Loving America isn’t about creating a homogenous white Protestant enclave. If that’s the America you love, you might have been comfortable in some of the New World colonies, but you started getting uncomfortable when those colonies coalesced into united states. Then the Bill of Rights sent you over the edge.

Loving America is about loving the American ideal, articulated in the second paragraph of the Declaration of Independence: “We hold these truths to be self-evident, that all men are created equal, that they are endowed by their Creator with certain unalieanable rights, that among these are life, liberty and the pursuit of happiness.”

Loving America means loving all the values protected in the First Amendment. And extending them to all Americans, not just your own tribe.

Loving America is about welcoming the world’s vagabonds, as described on the base of the Statue of Liberty: “Give me your tired, your poor, your huddled masses yearning to breathe free, the wretched refuse of your teeming shore; Send these, the homeless, tempest-tossed to me, I lift my lamp beside the golden door!”

Loving America means loving diversity—loving people of all religions and all political persuasions.

Loving America means loving her residents of every skin tone, language, class and creed.

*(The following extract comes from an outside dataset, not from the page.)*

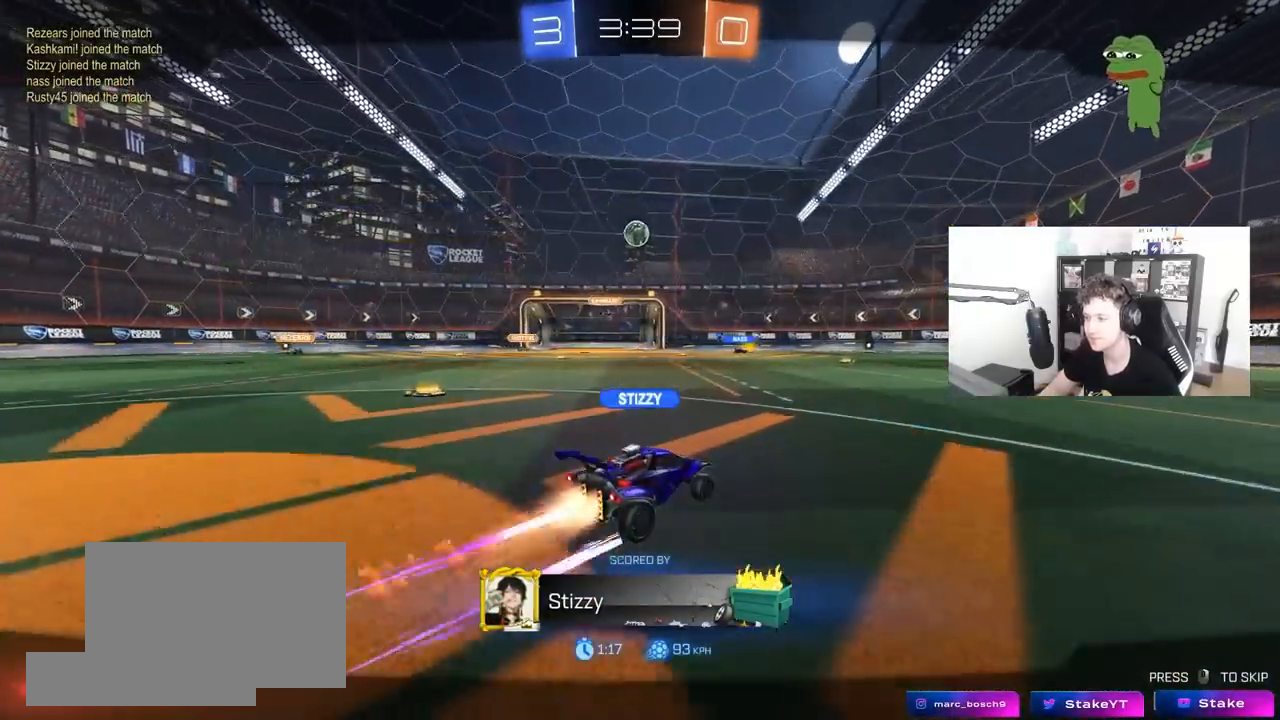
{"keys": [], "mouse": [], "mouse_move": "still", "events": [[33, "mouse_right", "up"], [117, "mouse_right", "down"], [267, "tab", "down"], [317, "mouse_right", "up"], [500, "tab", "up"]]}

Loving America means trusting her democratic ideal, believing the fair, ungerrymandered, unbought, uncensored will of the people guides them—all of them—toward a will, a purpose, an economy, an educational attainment that lifts all who abide in her bosom to equality, purpose and fulfillment.

Unattained ideal

Of course, loving America is an ideal never fully attained. Our foreparents who envisioned that ideal willfully set it aside. Some of them owned other human beings. For generations, they denied women full access to freedom. And yet it is the ideal—not the flawed vessels who transported it—that calls us to love America. That ideal pulled Americans forward, toward our country’s pristine image.

A heart-rending tragedy of our current political climate is the purposeful denial of our American ideal. Liberty and justice for all are at great risk.

Love for America that looks like only one kind of American is not love at all.

Greater goal

Christians, many of whom desecrate the American ideal in pursuit of a tainted “love” for Americans who look and believe as they do, face an even greater challenge. Jesus compels Christians to love America enough to place her third in their loyalty.

Jesus called Christians to love on successive levels. The Great Commandment directs us to “love the Lord your God with all your heart and with all your soul and with all your mind” and then to “love your neighbor as yourself” (Matthew 22:37, 39). Then, Jesus defined “neighbor” as someone who is your ethnic, political and religious opposite.

Jesus commanded Christians to love God first and then love our neighbor—the “other”—as much as we love ourselves. As much as we love “us”—America.

With a platform like that, Jesus couldn’t get elected dogcatcher in America in 2016. But if we claim to follow him, we must adopt his hierarchy of love as our own.